Não foi bem isso que aconteceu. De fato, os pré-pagos foram os propulsores da telefonia móvel – representam mais de 80% dos assinantes do serviço. No entanto, as tarifas praticadas ainda são altas, o que cria uma situação curiosa: muitos assinantes usam o celular só para receber chamadas e recorrem ao bom e velho orelhão quando precisam ligar para alguém.
Nos últimos anos, gerou-se outra distorção local. Os brasileiros perceberam que é mais barato ligar para um assinante da mesma operadora e, a partir daí, passaram a ter um chip de cada empresa de telefonia móvel. Essa prática ajudou a multiplicar o número de linhas habilitadas no país.

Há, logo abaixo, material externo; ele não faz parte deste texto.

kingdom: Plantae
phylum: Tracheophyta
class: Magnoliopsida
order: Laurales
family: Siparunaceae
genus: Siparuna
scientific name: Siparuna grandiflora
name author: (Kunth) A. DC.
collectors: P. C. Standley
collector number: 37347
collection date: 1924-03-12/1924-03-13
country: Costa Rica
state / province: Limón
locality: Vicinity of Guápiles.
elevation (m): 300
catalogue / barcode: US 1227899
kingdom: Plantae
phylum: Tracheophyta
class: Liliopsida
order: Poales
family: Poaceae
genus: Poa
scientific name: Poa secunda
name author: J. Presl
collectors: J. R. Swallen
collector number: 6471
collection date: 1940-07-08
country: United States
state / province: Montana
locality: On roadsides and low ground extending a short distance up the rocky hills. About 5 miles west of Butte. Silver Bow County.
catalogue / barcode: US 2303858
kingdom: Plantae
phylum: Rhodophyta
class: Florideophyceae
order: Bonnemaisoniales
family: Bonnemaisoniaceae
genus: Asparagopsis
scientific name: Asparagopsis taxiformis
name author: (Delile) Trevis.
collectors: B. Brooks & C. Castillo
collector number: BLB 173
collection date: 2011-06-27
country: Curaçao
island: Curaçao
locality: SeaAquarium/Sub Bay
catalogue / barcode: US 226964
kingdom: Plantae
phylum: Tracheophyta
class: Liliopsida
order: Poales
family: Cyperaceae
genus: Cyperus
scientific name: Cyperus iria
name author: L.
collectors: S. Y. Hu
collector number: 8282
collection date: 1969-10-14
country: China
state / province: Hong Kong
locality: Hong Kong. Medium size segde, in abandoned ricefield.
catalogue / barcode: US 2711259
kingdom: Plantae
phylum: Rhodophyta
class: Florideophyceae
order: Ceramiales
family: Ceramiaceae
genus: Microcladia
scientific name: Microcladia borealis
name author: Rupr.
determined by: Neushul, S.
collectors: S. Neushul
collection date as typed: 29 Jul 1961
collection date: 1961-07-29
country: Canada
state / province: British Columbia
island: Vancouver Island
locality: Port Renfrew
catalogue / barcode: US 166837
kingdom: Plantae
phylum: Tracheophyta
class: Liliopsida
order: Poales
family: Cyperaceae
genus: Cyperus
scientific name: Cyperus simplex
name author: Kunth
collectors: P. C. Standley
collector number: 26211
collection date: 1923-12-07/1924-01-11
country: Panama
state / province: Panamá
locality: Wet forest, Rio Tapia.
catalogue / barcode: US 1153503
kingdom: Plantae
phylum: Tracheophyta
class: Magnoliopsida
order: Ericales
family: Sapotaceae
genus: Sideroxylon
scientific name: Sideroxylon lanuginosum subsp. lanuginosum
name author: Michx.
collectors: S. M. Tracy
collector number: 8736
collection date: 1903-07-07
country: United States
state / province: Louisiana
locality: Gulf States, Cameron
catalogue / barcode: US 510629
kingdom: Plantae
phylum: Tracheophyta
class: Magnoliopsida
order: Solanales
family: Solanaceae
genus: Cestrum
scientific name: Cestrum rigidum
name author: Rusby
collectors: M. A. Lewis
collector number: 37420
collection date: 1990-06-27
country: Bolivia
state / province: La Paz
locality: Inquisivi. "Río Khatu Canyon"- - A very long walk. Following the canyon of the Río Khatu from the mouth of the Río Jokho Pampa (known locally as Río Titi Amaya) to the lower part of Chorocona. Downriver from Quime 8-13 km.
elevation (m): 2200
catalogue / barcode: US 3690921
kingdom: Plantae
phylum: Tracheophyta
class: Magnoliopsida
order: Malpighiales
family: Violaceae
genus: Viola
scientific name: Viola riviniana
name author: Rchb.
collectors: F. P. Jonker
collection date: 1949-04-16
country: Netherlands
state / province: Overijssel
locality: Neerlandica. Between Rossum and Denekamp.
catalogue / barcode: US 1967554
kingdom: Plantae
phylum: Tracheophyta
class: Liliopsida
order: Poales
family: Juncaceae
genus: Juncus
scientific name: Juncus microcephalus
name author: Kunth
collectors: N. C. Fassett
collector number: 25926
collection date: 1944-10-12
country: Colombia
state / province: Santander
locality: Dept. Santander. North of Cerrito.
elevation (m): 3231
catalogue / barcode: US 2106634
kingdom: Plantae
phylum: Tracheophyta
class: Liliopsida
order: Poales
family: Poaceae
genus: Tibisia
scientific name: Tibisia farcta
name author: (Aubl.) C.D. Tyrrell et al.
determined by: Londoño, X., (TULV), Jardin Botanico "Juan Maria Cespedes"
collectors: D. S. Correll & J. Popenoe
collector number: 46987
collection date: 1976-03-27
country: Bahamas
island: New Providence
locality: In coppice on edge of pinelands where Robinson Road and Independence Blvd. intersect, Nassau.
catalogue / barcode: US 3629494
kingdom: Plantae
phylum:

“Ninguém acreditava que a densidade da telefonia móvel passaria muito dos 40% no Brasil”, diz Eduardo Tude, sócio da consultoria Teleco, especializada em telecomunicações. Neste ano, o índice chegou a 104 celulares para cada cem habitantes.
Sob qualquer ângulo, os números exibidos pelo mercado brasileiro superam com folga as previsões feitas pela própria Anatel. Em 1997 (ano em que foram vendidas as licenças para as operadoras da banda B, que introduziram a concorrência no setor), o órgão regulador projetava um cenário segundo o qual o país alcançaria 23 milhões de celulares em 2003. O número real foi o dobro disso. Daí em diante, o ritmo de crescimento só aumentou.
Contribuiu para isso uma queda acentuada nos preços dos aparelhos de celular e dos equipamentos usados nas redes das teles. No início da década, o governo fez uma opção pelo padrão tecnológico GSM, que tem mais escala no mercado internacional e, por isso, oferece preços mais baixos. “A melhora da economia brasileira e a estabilidade das taxas de câmbio também tiveram importância para que o mercado crescesse dessa forma”, diz Luís Minoru, diretor de consultoria da PromonLogicalis, integradora de sistemas de tecnologia.
Mais do que isso, a forte competição entre as teles fez do telefone móvel um bem acessível a milhões de brasileiros que nunca puderam ter uma linha fixa. “O celular era um artigo de luxo. Hoje, não é mais”, afirma Tude, da Teleco.